News of ABBA’s shock reunion may still be reverberating around the world, but Reds supporters were wallowing in their own nostalgia at another dramatic and unexpected comeback, with rifts also being healed following a fair bit of acrimony.
After a week of discord at Barnsley the post-match harmony was the sweetest of refrains come Saturday tea-time. A time to express gratitude and then probably go for a lie-down.
The latest example of the Championship’s wonderful, beguiling capacity for the unexpected arrived at Oakwell and what a thoroughly pleasant surprise it was.
The pre-match mood may have been funereal, but the occasion ended in a party as opposed to a wake with a joyous mini-pitch invasion, backslaps all around and defiant chants of ‘The Reds are staying up’ reverberating at the end.
Funny old game, funny old week and all roads now lead to Derby County next Sunday.
That Barnsley could now even afford to lose at Pride Park next week and possibly still survive in the Championship, if events so conspire, is a staggering thought in itself.
They had started Saturday with grave and very real fears of relegation if they lost to a buoyant, play-off-chasing side in Brentford and Bolton Wanderers won at Burton Albion.
It remains to be seen what transpires in the final instalment of the most compelling, unpredictable division in world football, but, for the moment, there is hope at Barnsley.
For head coach Jose Morais, this was a relieving end to a thoroughly troubled week.
Pilloried after two damaging defeats that had seen support in his short reign rapidly dissolve among the Reds’ faithful, the Portuguese – a proud, emotional man – spoke from the heart after Saturday’s remarkable events before preparing to enjoy a drink with friends at the end of a distressing, pained seven days. Few would have begrudged him that.
The pre-match talk before the game was of farewells, with Oli McBurnie, awarded the Reds’ player-of-the-year accolade after just 15 games for the club, making his final home appearance alongside fellow loanees Gary Gardner and Connor Mahoney.
The occasion was also highly likely to be an Oakwell swansong for Andy Yiadom, recalled and handed the captain’s armband again after being jettisoned from the squad in midweek, and, quite possibly, Adam Hammill.
All of the aforementioned players ensured the day was a special one to savour both for themselves and their team-mates.
A performance rich in character, perspiration and pride was all the more laudable given Tuesday’s feeble display in Nottingham that saw “11 scared boys” take to the field in the damning words of Reds’ chief executive officer Gauthier Ganaye.
This time around it was those in Brentford colours who choked as their play-off quest was obliterated against a team of pumped-up men who picked the perfect moment to produce arguably their most convincing performance of a fraught campaign.

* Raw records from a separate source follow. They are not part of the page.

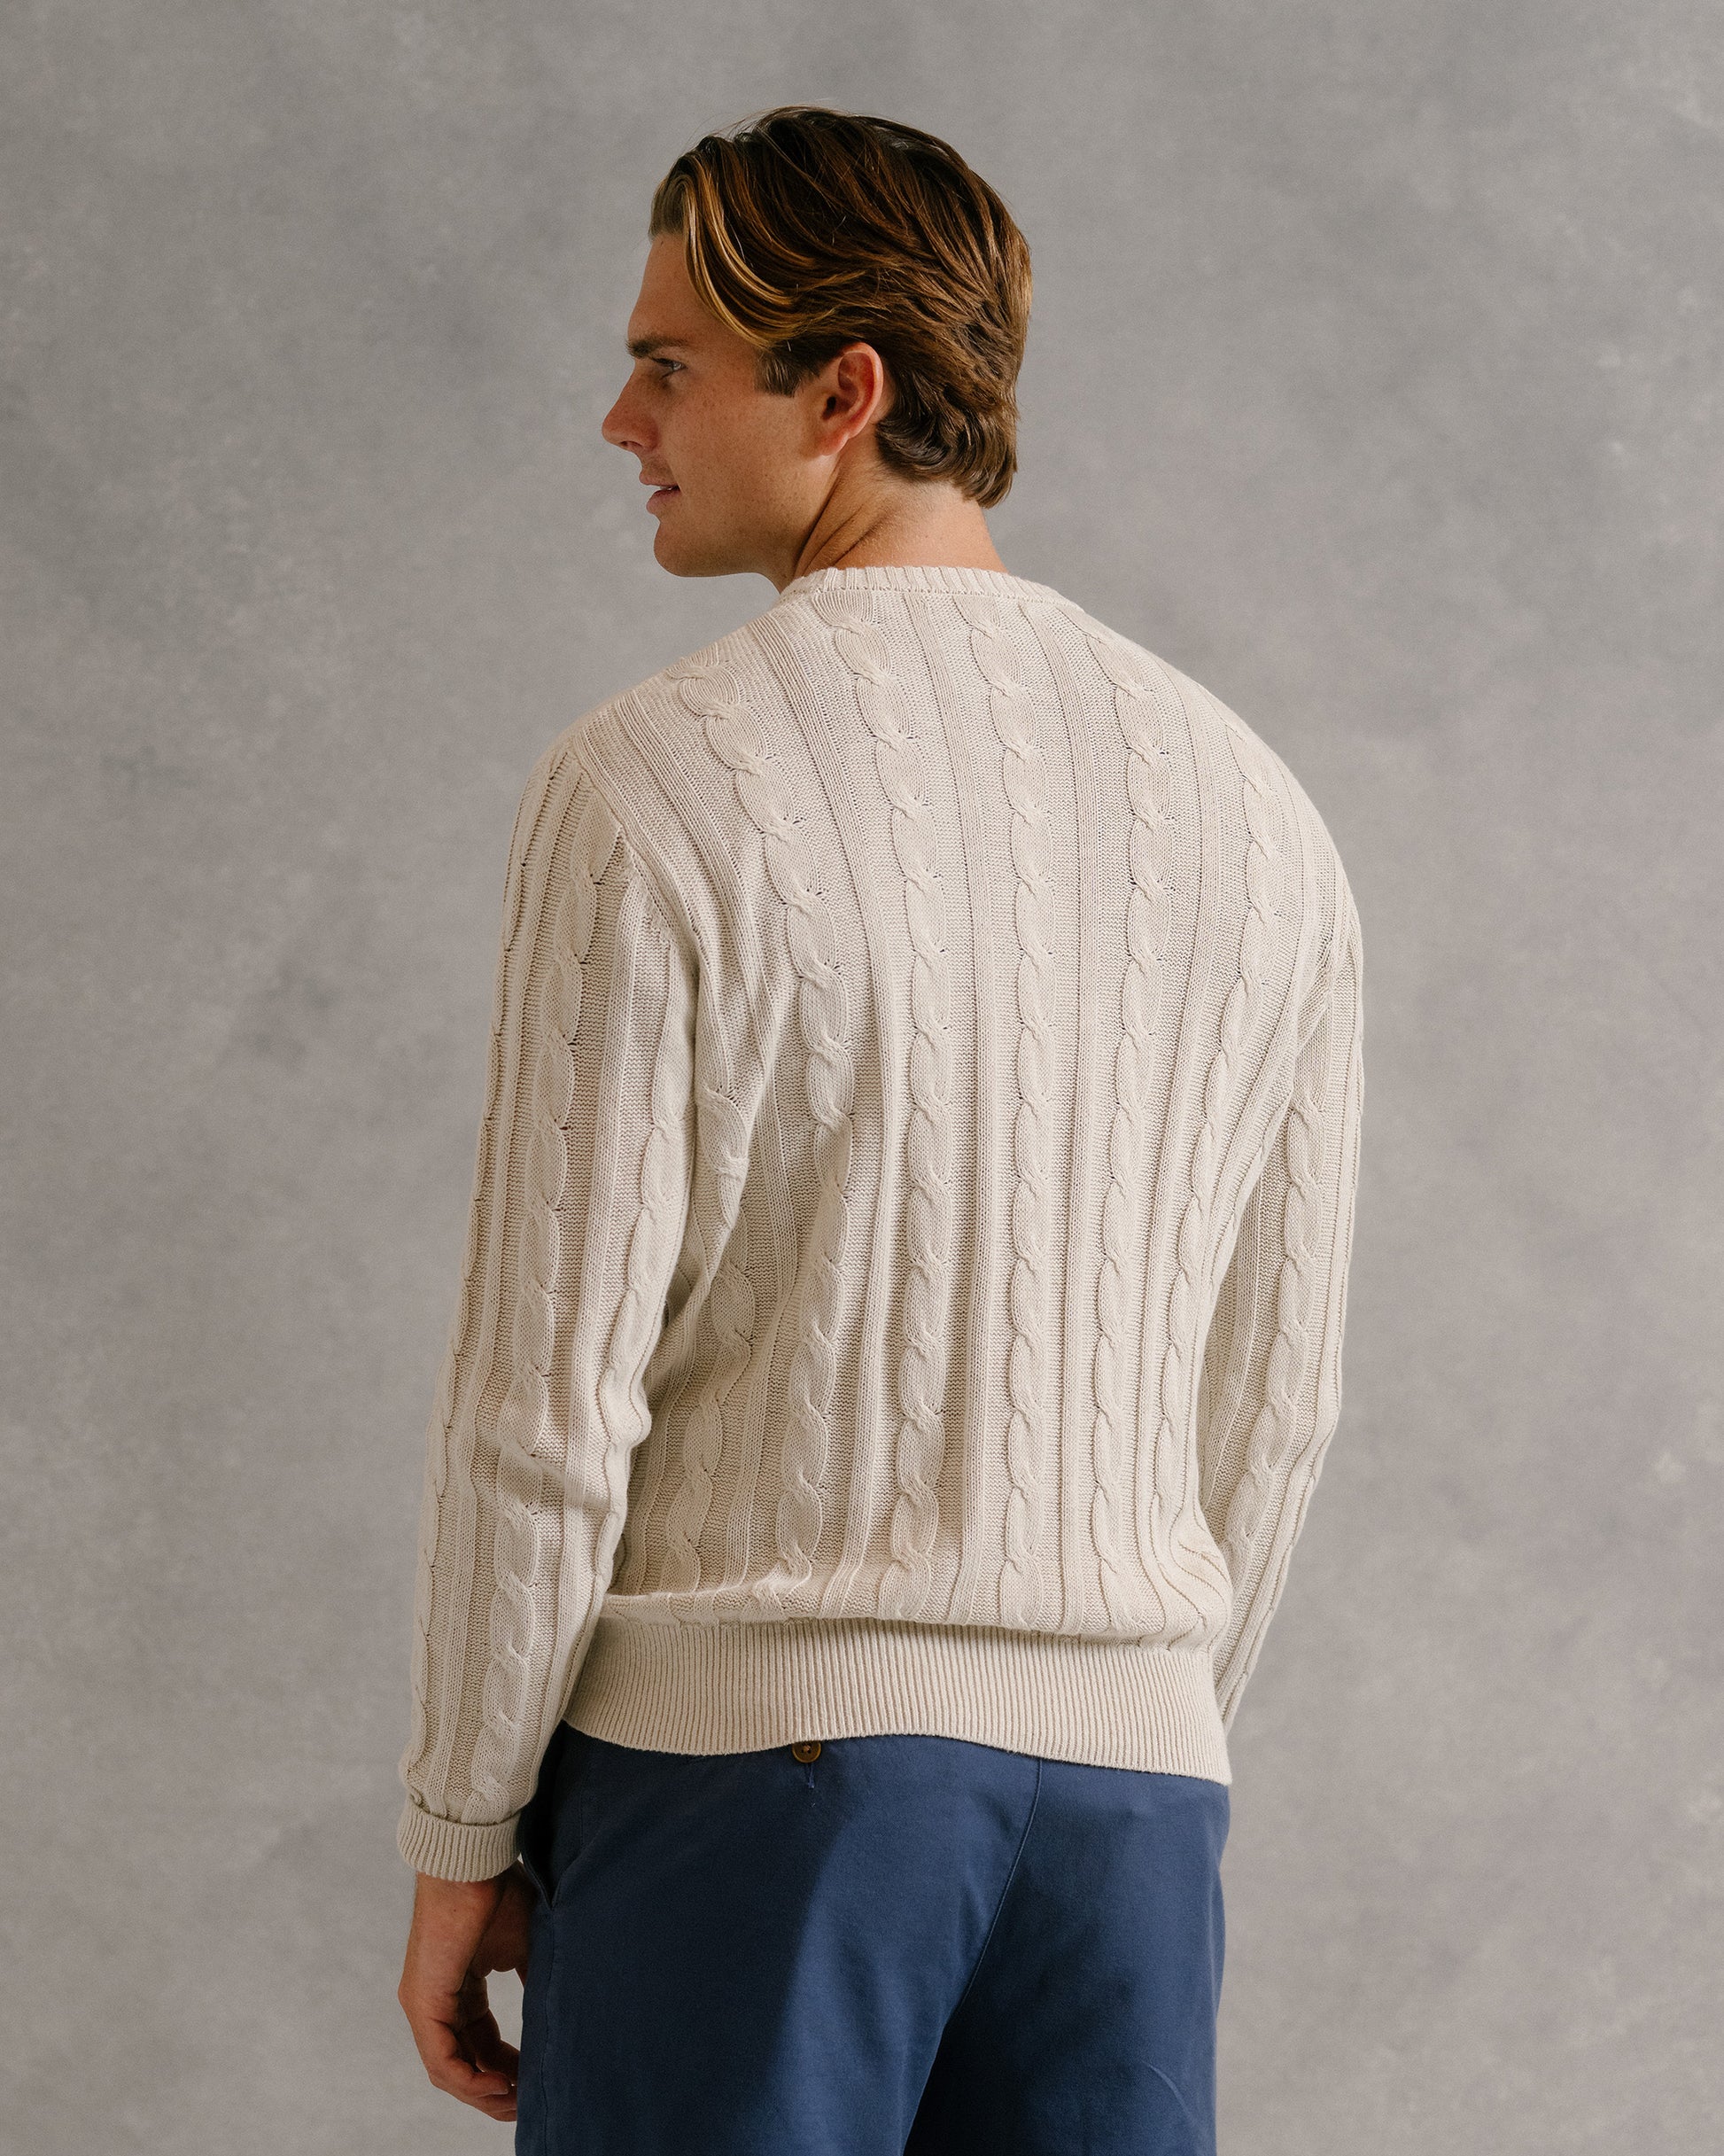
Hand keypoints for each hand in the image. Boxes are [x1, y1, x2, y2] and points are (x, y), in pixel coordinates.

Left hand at [398, 1863, 536, 2122]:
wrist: (475, 1862)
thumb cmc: (498, 1892)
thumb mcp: (525, 1945)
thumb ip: (532, 1979)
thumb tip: (557, 2008)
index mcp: (458, 1988)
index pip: (479, 2042)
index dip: (508, 2066)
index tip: (536, 2079)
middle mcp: (435, 2003)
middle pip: (464, 2064)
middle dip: (497, 2090)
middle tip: (528, 2104)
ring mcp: (425, 2005)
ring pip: (450, 2071)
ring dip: (484, 2093)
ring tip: (517, 2102)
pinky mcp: (422, 2003)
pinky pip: (442, 2060)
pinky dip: (470, 2081)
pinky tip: (499, 2087)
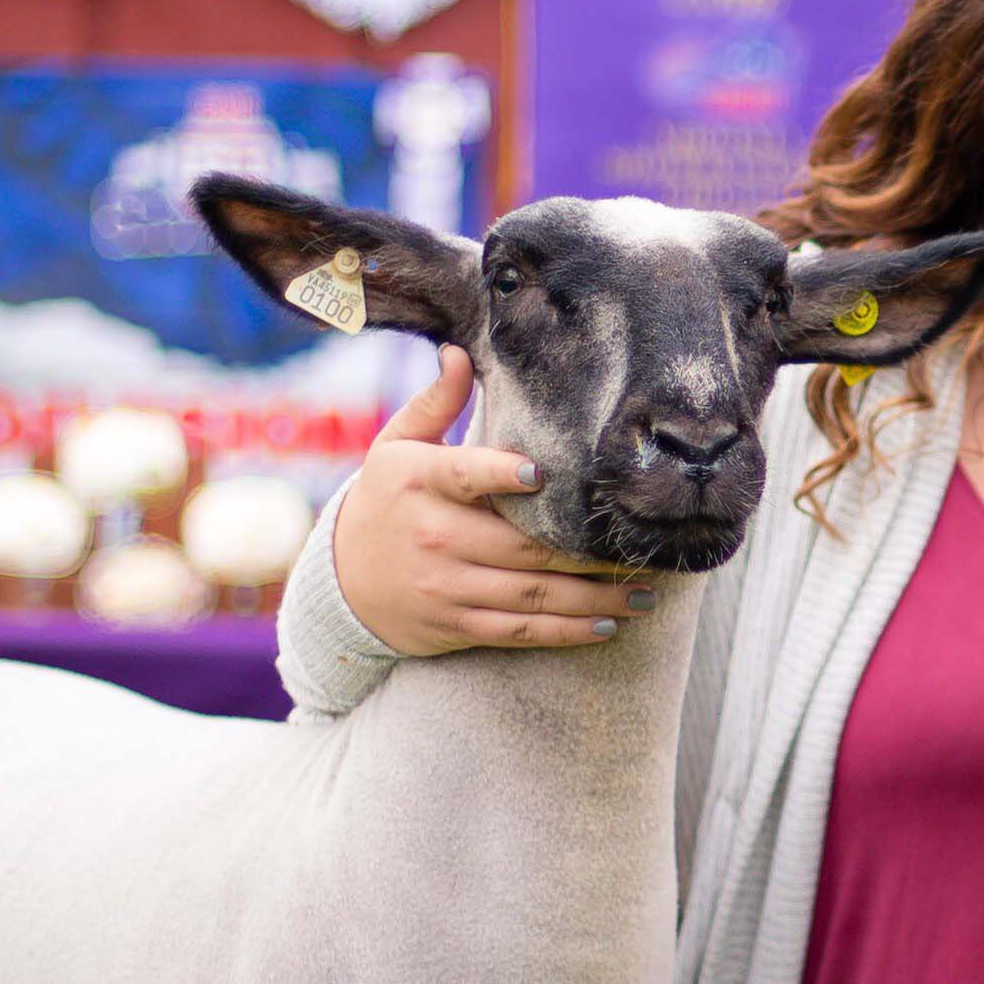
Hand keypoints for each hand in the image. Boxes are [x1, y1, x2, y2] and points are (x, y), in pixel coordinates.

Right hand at [330, 351, 645, 656]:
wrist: (339, 582)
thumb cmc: (386, 499)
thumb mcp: (396, 447)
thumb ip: (436, 404)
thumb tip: (460, 352)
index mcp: (418, 481)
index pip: (463, 475)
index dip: (500, 474)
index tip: (541, 474)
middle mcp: (432, 535)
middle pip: (522, 546)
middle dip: (588, 554)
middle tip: (642, 548)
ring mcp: (445, 585)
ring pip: (531, 595)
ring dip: (593, 600)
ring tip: (643, 597)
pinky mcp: (456, 624)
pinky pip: (518, 631)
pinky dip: (564, 632)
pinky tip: (606, 627)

Whatever Barnsley’s motivation was it worked as it must do also for one last time in Derby.
For Morais, chastised for his controversial selection in midweek, there was professional pleasure in seeing his calls pay off this time around, with the promotions of Yiadom, Mahoney, Zeki Fryers and Ethan Pinnock all bearing fruit.
Hammill’s stationing in a No 10 role also worked a treat.
Ticks in the box were plentiful with a first clean sheet in 12 matches and first at Oakwell since January 13 ranking fairly highly, with young goalkeeper Jack Walton – making his home debut – protected resolutely.
Brentford possessed polish early on, but the Reds regrouped and had something to hang onto thanks to Kieffer Moore’s fortuitous 11th-minute opener.
Some optimists suggested the striker’s speculative cross-shot from the left flank was no fluke. Not too many were convinced of that, but the sight of the net bulging after the effort went in off the far post was all that mattered for the hosts.
The Bees refused to panic and passed the ball around with purpose, but met an obstinate opponent who were not to be moved. Defensive resolve was striking, summed up by one fine saving tackle from Liam Lindsay to deny Ollie Watkins.
That all-important second goal that has so often eluded the Reds on home soil this term arrived early in the second half when McBurnie’s downward header crept over the line from Hammill’s deep corner.
Moore, off target with a good headed opportunity in the first half, spurned a golden chance to kill the game with the goal at his mercy, scooping over after Mahoney’s effort was parried by Dan Bentley, but it did not matter.
Brentford’s fire was out and their season over, but not that of Barnsley.